Portrait of Charles Robert Darwin, by Laura Russell, 1869
Portrait of Charles Robert Darwin, by Laura Russell, 1869Wikimedia Commons, Public domain — Laura Russell (1816-1885)

Why did you study earthworms for forty years? Weren't they a bit boring?

Never say a creature is boring until you have truly watched it! I published my findings on earthworms in 1881 — the very last book of my life. What do worms do? They swallow soil, digest it, and deposit it elsewhere. That sounds small, I know. But multiply that by millions of worms, over thousands of years, and they have turned over every field and meadow in England. Imagine: the entire surface of the ground you walk on, shaped grain by grain by creatures no one notices. That is what I love most about science — the small things are never truly small.

The small things are never truly small.

Why did you wait twenty whole years before telling people your theory?

That is a fair question, and I am not entirely proud of the answer. I had the core idea — that species change over time through natural selection, meaning the best-adapted individuals survive and pass on their traits — already around 1838. But I knew what it meant. It challenged ideas people held very deeply, ideas about how the world was made. I kept working, kept gathering proof. I bred pigeons at Down House for years, studying how much variation one could produce. I wanted to be utterly certain before I spoke. Fear? Perhaps. But also something like respect for the weight of the claim.

Charles Darwin
Charles DarwinWikimedia Commons, Public domain — John Collier

How did you feel when a stranger sent you a letter with almost the same idea as yours?

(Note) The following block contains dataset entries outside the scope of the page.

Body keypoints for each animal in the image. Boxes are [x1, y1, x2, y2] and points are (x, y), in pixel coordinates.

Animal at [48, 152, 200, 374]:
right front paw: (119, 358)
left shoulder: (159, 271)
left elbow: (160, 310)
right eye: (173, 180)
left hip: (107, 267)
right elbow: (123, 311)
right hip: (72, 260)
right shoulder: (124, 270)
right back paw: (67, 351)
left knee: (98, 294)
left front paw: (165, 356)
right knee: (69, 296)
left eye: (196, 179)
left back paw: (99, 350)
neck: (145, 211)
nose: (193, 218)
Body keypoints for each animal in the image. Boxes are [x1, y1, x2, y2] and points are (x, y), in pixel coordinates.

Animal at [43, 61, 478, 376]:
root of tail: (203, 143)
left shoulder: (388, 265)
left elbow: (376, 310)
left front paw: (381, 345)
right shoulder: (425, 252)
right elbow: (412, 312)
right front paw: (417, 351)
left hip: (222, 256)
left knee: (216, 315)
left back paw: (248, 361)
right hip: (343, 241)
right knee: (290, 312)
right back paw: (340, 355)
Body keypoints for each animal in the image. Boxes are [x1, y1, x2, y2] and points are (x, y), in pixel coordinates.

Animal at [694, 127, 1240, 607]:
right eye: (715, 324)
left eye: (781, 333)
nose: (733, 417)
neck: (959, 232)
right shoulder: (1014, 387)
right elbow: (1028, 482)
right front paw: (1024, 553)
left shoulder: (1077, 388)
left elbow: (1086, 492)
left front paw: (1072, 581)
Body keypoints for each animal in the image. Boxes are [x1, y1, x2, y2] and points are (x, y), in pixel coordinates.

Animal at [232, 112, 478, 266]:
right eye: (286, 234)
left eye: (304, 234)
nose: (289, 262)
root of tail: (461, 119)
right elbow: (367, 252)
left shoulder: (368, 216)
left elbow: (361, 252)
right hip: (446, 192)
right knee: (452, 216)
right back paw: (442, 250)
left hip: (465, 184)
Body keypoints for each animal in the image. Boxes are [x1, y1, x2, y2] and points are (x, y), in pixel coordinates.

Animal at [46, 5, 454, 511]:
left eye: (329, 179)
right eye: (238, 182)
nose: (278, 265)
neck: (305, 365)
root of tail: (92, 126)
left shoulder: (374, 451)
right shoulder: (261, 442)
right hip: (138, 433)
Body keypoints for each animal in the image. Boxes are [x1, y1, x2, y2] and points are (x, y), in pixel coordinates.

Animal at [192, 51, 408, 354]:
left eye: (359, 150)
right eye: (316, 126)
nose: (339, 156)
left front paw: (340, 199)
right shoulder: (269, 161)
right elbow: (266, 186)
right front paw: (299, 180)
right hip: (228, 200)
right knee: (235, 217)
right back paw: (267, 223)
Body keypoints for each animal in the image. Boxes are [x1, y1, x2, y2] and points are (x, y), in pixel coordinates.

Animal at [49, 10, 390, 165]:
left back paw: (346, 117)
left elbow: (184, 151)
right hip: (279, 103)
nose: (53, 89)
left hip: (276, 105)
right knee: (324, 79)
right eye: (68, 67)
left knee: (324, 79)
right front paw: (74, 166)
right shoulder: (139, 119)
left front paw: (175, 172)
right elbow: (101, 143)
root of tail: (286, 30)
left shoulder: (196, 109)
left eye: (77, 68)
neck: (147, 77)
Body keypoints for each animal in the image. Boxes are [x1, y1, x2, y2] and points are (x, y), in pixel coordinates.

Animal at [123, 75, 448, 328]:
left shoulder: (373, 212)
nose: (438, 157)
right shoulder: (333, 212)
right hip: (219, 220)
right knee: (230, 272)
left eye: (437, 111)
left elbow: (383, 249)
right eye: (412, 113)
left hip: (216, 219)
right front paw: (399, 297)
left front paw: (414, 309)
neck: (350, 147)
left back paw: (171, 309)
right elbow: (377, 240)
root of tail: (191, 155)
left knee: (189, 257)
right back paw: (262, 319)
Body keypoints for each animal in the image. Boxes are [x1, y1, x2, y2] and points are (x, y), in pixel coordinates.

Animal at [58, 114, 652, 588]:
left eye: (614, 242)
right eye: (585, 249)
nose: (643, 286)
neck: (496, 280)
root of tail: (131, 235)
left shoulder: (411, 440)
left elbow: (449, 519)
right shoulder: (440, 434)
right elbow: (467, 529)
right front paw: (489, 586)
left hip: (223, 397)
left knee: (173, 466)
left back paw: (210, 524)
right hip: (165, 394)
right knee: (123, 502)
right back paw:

In 1858, a letter arrived from Alfred Russel Wallace, a young naturalist working in the islands near Southeast Asia. He had independently reached the same theory I had spent twenty years developing. I was astonished — and, yes, a little shaken. Twenty years, and here was a stranger who had arrived at the same place! My friends Lyell and Hooker arranged for our two papers to be presented together at the Linnean Society in London. It was the right and honest thing. But that letter also freed me from my own hesitation. Within months, I sat down and wrote On the Origin of Species.

Were you scared when so many people got angry after your book came out?

The first printing of On the Origin of Species was 1,250 copies. They all sold on the very first day of publication, in 1859. That alone told me something large had been set in motion. In 1860, a bishop named Wilberforce publicly mocked my ideas at Oxford, and my friend Thomas Huxley defended them with great force — I was too unwell to attend. Scared? I think the truer word is watchful. I had spent twenty years preparing my arguments. I knew they rested on solid ground. But sitting at Down House while the storm raged in London was not easy.

Does it feel strange to be buried next to Isaac Newton at Westminster Abbey?

When I wrote The Descent of Man in 1871, I stated plainly that the conclusion — that humans descend from some earlier form of life — would be, and I knew this, deeply disagreeable to many people. I was right. And yet, when I died in 1882, the nation buried me at Westminster Abbey, beside Newton. I had hoped for a quiet grave near my garden, honestly. But perhaps it means this: if your work is honest and patient, if it keeps asking questions and following evidence wherever it leads, it eventually finds its place — not because it silences those who disagree, but because the questions themselves refuse to go away.

If your work is honest and patient, it eventually finds its place.
See the full profile of Charles Darwin

This imaginary interview was generated by artificial intelligence from sources documented in Charles Darwin's profile. It dramatises what the figure might have said based on what we know about them, but does not constitute attested historical testimony. For primary sources and factual documentation, refer to the full profile.